Era agradable, me sentía cómoda. No hubo un momento en las conversaciones nocturnas, que dejara a un lado el insoldable gusto. Poco a poco las salidas en ambientes sociales, donde puedes observar a diferentes identidades en un espacio, desaparecieron. Metía constantemente a mis autores legales de los lugares a donde iba. Era tedioso, no es fácil manejar una mentira dentro de 4 paredes por lapsos indefinidos.

Sentada, mirando las paredes de estuco de mi casa, con un vacío rotundo semejante a los espacios de una iglesia sin comunión, sin prédica; me preguntaba porque lo hacía, por qué no tenía la confianza de comunicar mis destinos con el joven. Una tarde me dirigía a su residencia, siempre que me iba acercando mi corazón prolongaba 3 veces mas sus pulsaciones, vibraciones en mi cuerpo parecidas a las pistas de fórmula uno cada vez que pasa un automóvil; las mariposas en el abdomen se multiplicaban como crías de ratón y mi cabeza no dejaba de alucinar.

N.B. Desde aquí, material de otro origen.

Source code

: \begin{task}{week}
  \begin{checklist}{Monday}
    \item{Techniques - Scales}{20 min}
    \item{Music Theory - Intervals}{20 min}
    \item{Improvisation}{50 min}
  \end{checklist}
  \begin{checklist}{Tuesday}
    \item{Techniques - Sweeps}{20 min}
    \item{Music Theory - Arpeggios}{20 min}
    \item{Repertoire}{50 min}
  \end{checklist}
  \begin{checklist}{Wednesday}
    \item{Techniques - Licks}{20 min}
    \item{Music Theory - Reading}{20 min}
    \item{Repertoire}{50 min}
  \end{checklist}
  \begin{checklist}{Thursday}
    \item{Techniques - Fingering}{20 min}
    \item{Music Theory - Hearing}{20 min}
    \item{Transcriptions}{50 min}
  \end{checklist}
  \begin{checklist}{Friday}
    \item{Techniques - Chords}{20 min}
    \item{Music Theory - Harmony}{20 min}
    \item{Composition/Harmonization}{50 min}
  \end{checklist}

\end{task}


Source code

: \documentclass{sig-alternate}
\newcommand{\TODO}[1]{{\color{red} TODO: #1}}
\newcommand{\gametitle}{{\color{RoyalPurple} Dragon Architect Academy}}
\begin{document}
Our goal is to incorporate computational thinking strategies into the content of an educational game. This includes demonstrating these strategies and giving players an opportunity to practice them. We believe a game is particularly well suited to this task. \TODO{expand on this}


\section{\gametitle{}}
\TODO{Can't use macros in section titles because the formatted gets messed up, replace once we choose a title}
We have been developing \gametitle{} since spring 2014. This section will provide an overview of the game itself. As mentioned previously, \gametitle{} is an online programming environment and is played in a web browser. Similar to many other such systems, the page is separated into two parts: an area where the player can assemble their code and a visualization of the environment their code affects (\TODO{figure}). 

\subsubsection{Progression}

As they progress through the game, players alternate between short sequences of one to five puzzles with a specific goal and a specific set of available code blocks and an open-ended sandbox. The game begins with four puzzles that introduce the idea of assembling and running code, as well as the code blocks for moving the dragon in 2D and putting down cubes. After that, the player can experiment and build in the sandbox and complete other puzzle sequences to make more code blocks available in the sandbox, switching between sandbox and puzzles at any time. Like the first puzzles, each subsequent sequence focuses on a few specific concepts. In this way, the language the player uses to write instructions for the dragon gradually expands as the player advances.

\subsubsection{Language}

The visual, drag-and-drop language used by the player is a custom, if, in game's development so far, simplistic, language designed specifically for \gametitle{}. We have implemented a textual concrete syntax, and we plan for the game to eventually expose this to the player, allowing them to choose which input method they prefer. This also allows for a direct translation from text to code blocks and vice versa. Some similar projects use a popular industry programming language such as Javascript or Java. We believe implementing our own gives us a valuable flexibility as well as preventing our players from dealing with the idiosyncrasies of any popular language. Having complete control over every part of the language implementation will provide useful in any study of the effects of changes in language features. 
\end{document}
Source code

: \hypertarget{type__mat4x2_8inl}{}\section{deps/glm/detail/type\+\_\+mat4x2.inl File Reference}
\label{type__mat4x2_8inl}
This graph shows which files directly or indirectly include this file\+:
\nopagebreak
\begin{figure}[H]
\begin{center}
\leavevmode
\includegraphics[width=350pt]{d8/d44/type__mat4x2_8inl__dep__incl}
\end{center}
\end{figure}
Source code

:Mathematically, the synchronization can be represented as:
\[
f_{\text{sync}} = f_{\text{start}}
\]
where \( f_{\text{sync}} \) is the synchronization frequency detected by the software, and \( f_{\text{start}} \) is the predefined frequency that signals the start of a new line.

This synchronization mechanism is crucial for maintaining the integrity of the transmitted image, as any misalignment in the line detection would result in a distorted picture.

Sabía lo que iba a ocurrir a penas cruzara su puerta del apartamento en un quinto piso. Las últimas visitas solían ser así. Del sofá marrón parecido al pelaje de un oso grizzli, al cuarto pequeño con techo de madera, pegadas a él, calcomanías de estrellas que brillan en la oscuridad; mesas que acumulaban libros y figuras de aeroplanos en escala pequeña y, junto a ellos, una cama bajita que no alcanzaba los 40 centímetros sobre el suelo. Con o sin ropa, llegábamos al mismo punto.

Entre tacto y tacto, palpadas de sus manos en mi cuerpo sin bragas, sin trapos que lo adornen, la producción de caminos con la lengua; se buscaba la excitación tajante para lograr el orgasmo que sería prolongado por la penetración constante y ardua de su miembro. Sin embargo, nunca se logró la implantación de su miembro en mis paredes vaginales, pero, sucedían roces superficiales entre los dos órganos. Me coloqué mi ropa mientras me preguntaba porque tal vez no habría sucedido “¿serían los nervios?” era uno de mis cuestionamientos. 

Mas tarde, mi hogar parecía estar en completa calma, la interacción entre mi hermana era constante ese mismo día, me sentía en completa quietud entre los juegos infantiles.